In 2016, a miniature balloon dog by Jeff Koons fell from its display and shattered well beyond repair. Much more notable than the damage, though, was the manner in which Koons brushed it off. "It's not the end of the world. All these things are very relevant and you never like to see anything go to waste, but that can be re-created," he told Vanity Fair. "Worse things happen. That's quite mild." (For the world's most expensive living artist, anyway.)
That time a 20,000-pound sculpture fell from the sky.
"It sounded like a bomb," a Florida resident told the Miami Herald in 2017. She was recalling the moment that a 20,000-pound granite sculpture by the artists Jennifer Allora and Guillermo Calzadilla unexpectedly made a pit stop in her neighborhood, while on its way to be installed at the Institute of Contemporary Art just in time for Basel. A "crane malfunction" suddenly caused the gargantuan mass to come crashing down to earth, leaving a dented truck and a pot hole in its wake. (Somehow, the work itself survived unscathed.)

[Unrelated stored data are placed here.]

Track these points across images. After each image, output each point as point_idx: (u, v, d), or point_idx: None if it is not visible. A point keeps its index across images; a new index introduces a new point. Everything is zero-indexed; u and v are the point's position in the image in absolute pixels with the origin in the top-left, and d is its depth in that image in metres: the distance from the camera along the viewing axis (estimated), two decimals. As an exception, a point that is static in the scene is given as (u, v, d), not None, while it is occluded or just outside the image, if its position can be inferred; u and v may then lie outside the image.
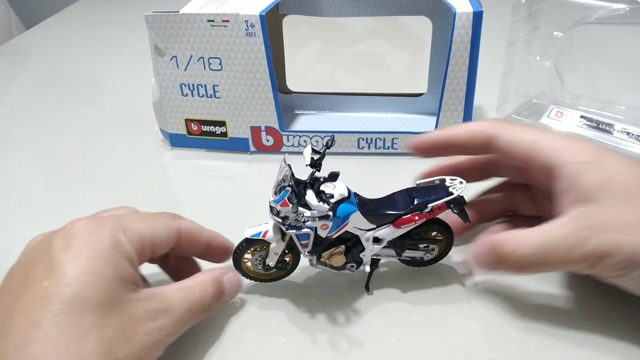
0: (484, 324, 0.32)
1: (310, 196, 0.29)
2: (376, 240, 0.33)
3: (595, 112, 0.51)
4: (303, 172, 0.30)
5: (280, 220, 0.30)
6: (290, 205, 0.29)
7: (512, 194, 0.37)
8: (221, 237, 0.34)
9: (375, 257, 0.34)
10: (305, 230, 0.30)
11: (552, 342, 0.30)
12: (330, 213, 0.30)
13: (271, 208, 0.30)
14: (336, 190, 0.30)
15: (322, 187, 0.30)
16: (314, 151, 0.30)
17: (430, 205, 0.32)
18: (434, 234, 0.34)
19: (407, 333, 0.31)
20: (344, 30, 0.79)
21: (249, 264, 0.34)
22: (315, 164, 0.30)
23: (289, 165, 0.30)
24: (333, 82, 0.65)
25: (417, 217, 0.32)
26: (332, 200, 0.30)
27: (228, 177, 0.49)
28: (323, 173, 0.30)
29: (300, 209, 0.29)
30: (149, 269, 0.33)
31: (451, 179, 0.33)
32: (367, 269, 0.33)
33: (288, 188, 0.29)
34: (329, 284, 0.35)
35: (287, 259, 0.34)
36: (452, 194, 0.32)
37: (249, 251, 0.33)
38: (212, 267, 0.33)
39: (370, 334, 0.31)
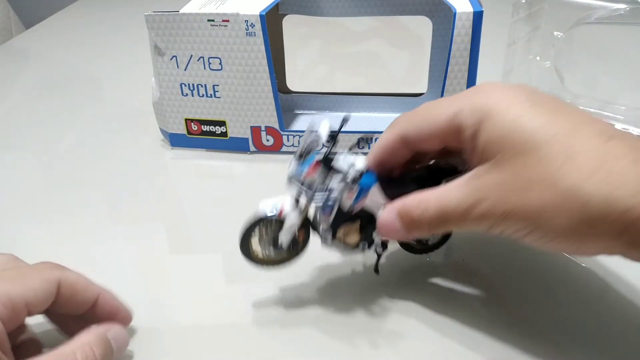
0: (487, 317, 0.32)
1: (344, 157, 0.29)
2: None
3: (595, 112, 0.51)
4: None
5: (304, 189, 0.30)
6: (320, 169, 0.28)
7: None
8: (111, 295, 0.31)
9: (385, 239, 0.33)
10: (331, 200, 0.29)
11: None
12: (360, 175, 0.29)
13: (290, 179, 0.30)
14: (357, 161, 0.30)
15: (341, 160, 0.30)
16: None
17: (444, 180, 0.31)
18: None
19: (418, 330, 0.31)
20: (344, 30, 0.79)
21: (257, 247, 0.32)
22: (333, 138, 0.29)
23: (317, 132, 0.29)
24: (333, 82, 0.65)
25: None
26: (357, 168, 0.29)
27: (228, 177, 0.49)
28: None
29: (330, 174, 0.29)
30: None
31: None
32: (380, 249, 0.33)
33: (317, 154, 0.28)
34: (332, 280, 0.35)
35: (298, 238, 0.32)
36: (461, 171, 0.31)
37: (256, 232, 0.31)
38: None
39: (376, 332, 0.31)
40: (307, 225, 0.32)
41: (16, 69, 0.73)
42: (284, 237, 0.31)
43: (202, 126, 0.50)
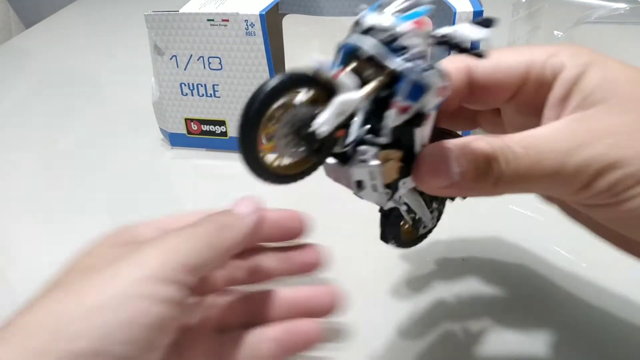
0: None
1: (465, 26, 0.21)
2: None
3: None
4: None
5: (393, 53, 0.20)
6: (429, 34, 0.20)
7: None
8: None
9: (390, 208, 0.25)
10: (432, 78, 0.20)
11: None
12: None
13: (367, 30, 0.20)
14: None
15: None
16: None
17: None
18: None
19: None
20: (344, 29, 0.79)
21: (269, 140, 0.20)
22: None
23: None
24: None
25: None
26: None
27: (228, 177, 0.49)
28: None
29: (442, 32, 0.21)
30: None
31: None
32: (403, 204, 0.25)
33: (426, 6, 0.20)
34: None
35: (335, 135, 0.21)
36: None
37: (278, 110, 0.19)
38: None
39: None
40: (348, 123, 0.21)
41: (16, 68, 0.73)
42: (327, 119, 0.19)
43: (202, 126, 0.50)
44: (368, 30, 0.20)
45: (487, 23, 0.21)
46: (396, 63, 0.20)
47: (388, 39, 0.20)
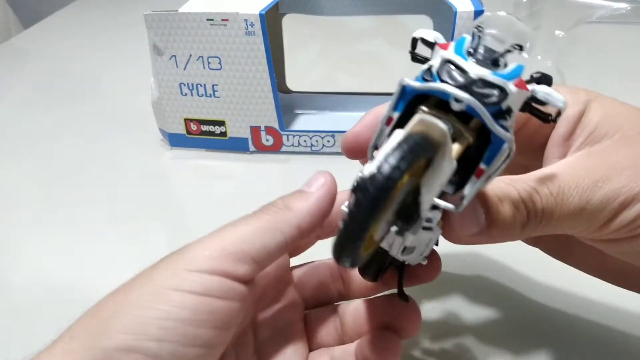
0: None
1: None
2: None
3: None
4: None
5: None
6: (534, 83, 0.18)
7: None
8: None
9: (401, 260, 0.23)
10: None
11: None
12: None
13: (468, 86, 0.18)
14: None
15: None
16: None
17: None
18: None
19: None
20: (344, 29, 0.79)
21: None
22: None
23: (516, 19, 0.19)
24: (333, 81, 0.65)
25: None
26: None
27: (228, 177, 0.49)
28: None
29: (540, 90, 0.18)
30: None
31: None
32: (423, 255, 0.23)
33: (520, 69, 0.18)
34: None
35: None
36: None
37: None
38: None
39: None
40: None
41: (15, 68, 0.73)
42: (431, 198, 0.18)
43: (202, 126, 0.50)
44: (470, 84, 0.18)
45: (547, 81, 0.19)
46: (501, 132, 0.18)
47: (493, 100, 0.18)
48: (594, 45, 0.57)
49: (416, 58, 0.20)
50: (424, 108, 0.19)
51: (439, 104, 0.18)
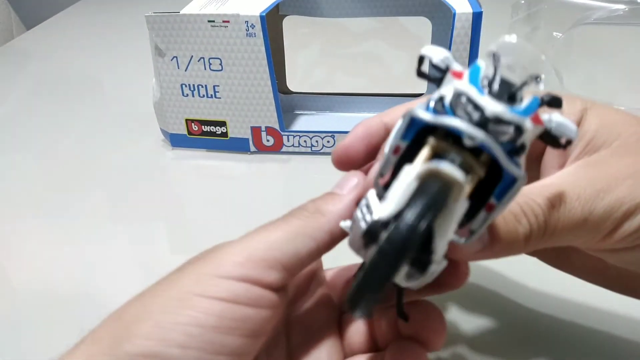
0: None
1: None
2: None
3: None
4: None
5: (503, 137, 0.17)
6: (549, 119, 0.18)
7: None
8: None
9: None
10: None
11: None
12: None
13: (483, 124, 0.17)
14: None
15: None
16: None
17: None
18: None
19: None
20: (344, 30, 0.79)
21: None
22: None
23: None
24: (333, 82, 0.66)
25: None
26: None
27: (228, 177, 0.49)
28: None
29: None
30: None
31: None
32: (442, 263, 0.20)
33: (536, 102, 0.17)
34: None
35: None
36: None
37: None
38: None
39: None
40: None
41: (17, 69, 0.73)
42: (447, 241, 0.18)
43: (203, 126, 0.50)
44: (485, 121, 0.17)
45: (557, 103, 0.18)
46: (514, 170, 0.17)
47: (508, 139, 0.17)
48: (592, 46, 0.57)
49: (421, 74, 0.20)
50: (433, 140, 0.18)
51: (449, 134, 0.18)
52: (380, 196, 0.19)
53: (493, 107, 0.17)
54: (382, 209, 0.17)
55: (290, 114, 0.54)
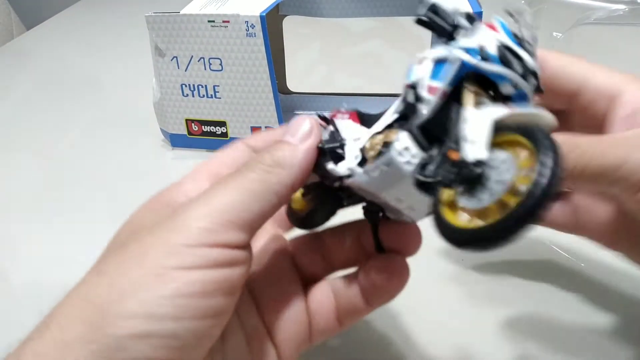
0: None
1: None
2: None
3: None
4: None
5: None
6: None
7: None
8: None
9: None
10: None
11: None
12: None
13: (525, 75, 0.20)
14: None
15: None
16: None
17: None
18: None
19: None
20: (344, 31, 0.79)
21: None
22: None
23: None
24: (333, 82, 0.66)
25: None
26: None
27: (228, 177, 0.49)
28: None
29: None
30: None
31: None
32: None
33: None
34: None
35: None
36: None
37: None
38: None
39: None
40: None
41: (17, 69, 0.73)
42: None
43: (203, 127, 0.50)
44: (525, 73, 0.20)
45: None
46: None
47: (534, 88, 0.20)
48: (592, 46, 0.57)
49: (423, 22, 0.21)
50: (473, 87, 0.20)
51: (480, 81, 0.19)
52: (418, 140, 0.20)
53: (531, 61, 0.20)
54: (472, 150, 0.17)
55: (290, 114, 0.54)
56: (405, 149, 0.19)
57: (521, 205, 0.16)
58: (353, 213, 0.26)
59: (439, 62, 0.20)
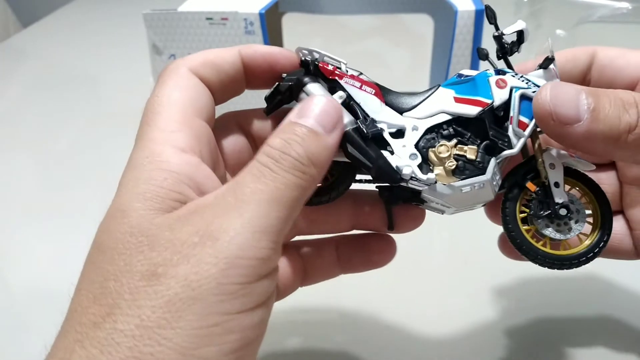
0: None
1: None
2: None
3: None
4: None
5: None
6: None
7: None
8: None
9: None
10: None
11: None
12: None
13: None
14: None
15: None
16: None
17: None
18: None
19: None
20: (344, 28, 0.78)
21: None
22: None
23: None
24: (333, 81, 0.65)
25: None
26: None
27: (227, 177, 0.48)
28: None
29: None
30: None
31: None
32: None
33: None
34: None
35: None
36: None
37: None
38: None
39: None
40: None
41: (14, 67, 0.73)
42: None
43: (201, 126, 0.49)
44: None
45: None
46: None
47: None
48: (595, 44, 0.56)
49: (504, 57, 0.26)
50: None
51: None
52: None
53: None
54: (558, 194, 0.24)
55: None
56: (494, 174, 0.23)
57: (594, 244, 0.24)
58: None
59: (526, 99, 0.23)
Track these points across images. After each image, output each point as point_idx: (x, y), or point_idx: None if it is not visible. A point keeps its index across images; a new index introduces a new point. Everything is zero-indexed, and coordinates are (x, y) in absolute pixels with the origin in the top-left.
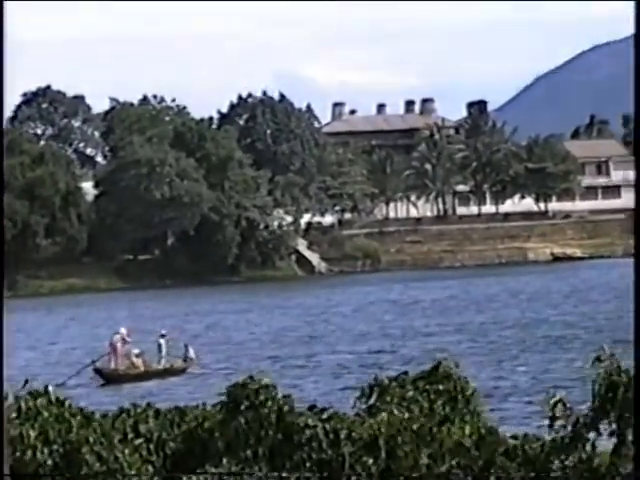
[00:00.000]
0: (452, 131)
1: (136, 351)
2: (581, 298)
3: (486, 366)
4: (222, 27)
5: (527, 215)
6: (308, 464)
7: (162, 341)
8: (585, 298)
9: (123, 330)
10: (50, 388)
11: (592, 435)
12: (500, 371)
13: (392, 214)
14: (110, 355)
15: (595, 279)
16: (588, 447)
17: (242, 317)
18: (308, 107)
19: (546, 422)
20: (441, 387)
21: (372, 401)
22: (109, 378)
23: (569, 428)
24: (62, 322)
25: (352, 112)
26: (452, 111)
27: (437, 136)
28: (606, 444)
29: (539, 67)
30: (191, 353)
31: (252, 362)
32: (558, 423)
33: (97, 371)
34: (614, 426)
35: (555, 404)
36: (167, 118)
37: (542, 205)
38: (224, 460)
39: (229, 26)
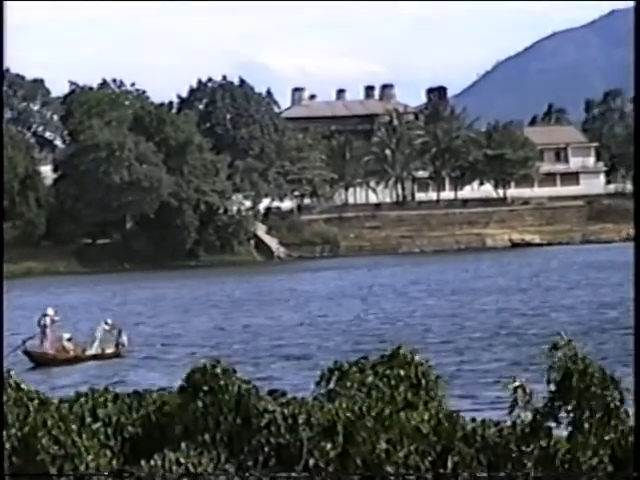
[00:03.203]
0: (412, 117)
1: (67, 335)
2: (536, 286)
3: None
4: (179, 14)
5: (486, 201)
6: (266, 448)
7: (100, 327)
8: (538, 287)
9: (50, 311)
10: (12, 373)
11: (551, 422)
12: (448, 359)
13: (351, 200)
14: (40, 337)
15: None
16: (545, 434)
17: (190, 303)
18: (268, 92)
19: (504, 408)
20: (402, 372)
21: (331, 386)
22: (38, 361)
23: (529, 414)
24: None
25: (312, 97)
26: (412, 97)
27: (396, 122)
28: (564, 431)
29: (499, 54)
30: (124, 339)
31: (185, 350)
32: (518, 409)
33: (26, 353)
34: (571, 415)
35: (515, 389)
36: (126, 102)
37: (501, 191)
38: (183, 444)
39: (186, 14)
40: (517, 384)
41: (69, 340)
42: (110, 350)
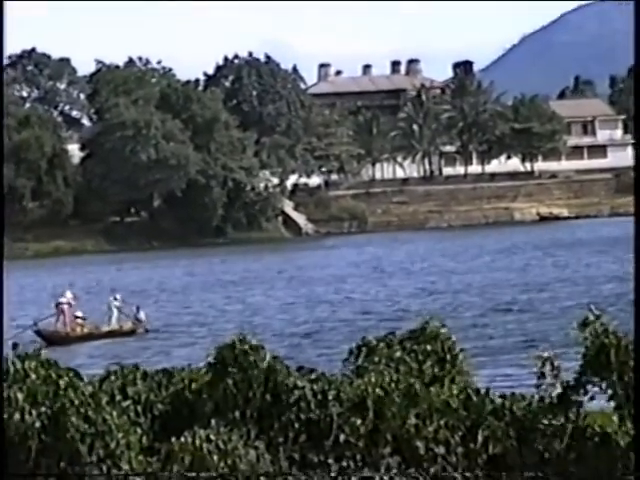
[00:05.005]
0: (438, 92)
1: (80, 314)
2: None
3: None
4: None
5: (513, 175)
6: (296, 425)
7: (111, 303)
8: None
9: (69, 294)
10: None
11: (581, 397)
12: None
13: (378, 175)
14: (56, 318)
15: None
16: (575, 408)
17: (214, 280)
18: (294, 68)
19: (534, 381)
20: (429, 347)
21: (360, 362)
22: (50, 340)
23: (557, 387)
24: (35, 285)
25: (338, 73)
26: (438, 72)
27: (423, 97)
28: (593, 405)
29: (525, 27)
30: (142, 315)
31: (206, 327)
32: (546, 381)
33: (38, 333)
34: (607, 389)
35: (543, 362)
36: (153, 80)
37: (528, 165)
38: (212, 421)
39: None
40: (545, 356)
41: (83, 319)
42: (127, 326)
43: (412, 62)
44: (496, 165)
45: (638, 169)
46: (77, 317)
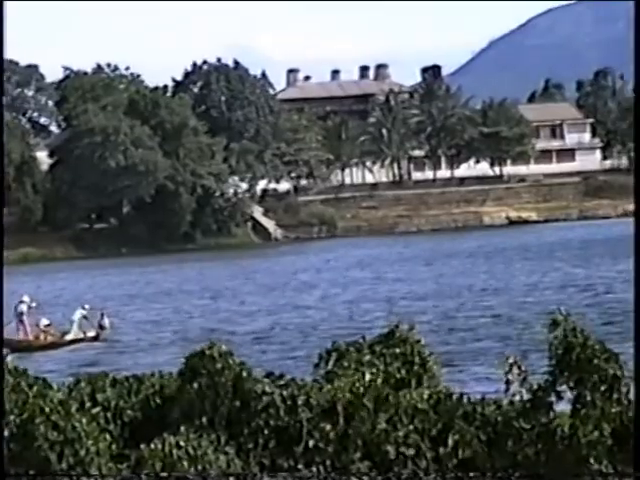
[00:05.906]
0: (406, 96)
1: (45, 321)
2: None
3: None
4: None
5: (482, 179)
6: (266, 430)
7: (78, 312)
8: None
9: (26, 298)
10: (9, 358)
11: (551, 398)
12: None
13: (348, 180)
14: (17, 325)
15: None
16: (546, 410)
17: (167, 288)
18: (263, 74)
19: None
20: (397, 351)
21: (330, 367)
22: (14, 348)
23: (524, 391)
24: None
25: (306, 78)
26: (407, 76)
27: (392, 101)
28: (565, 407)
29: (493, 31)
30: (106, 322)
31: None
32: (513, 386)
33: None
34: (573, 389)
35: (510, 368)
36: (121, 86)
37: (497, 169)
38: (182, 427)
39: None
40: (511, 361)
41: (47, 326)
42: (91, 334)
43: (380, 67)
44: (465, 169)
45: (637, 172)
46: (39, 324)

That time a fairgoer spoke "the truth."
According to a new poll by Insider, a whopping 45 percent of Americans now believe that the cause of Jeffrey Epstein's death was murder, not suicide. (There's no official evidence to support the claim—yet.) Official evidence to support the theory has yet to present itself, and yet, that didn't stop one of those millions of Americans from boldly asserting his belief on the last day of this year's fair. Seizing the spotlight recently vacated by The Banana, a rebellious truther used a tube of lipstick to send a message: "EPSTIEN [sic] DIDN'T KILL HIMSELF." (Security guards swiftly escorted him out.)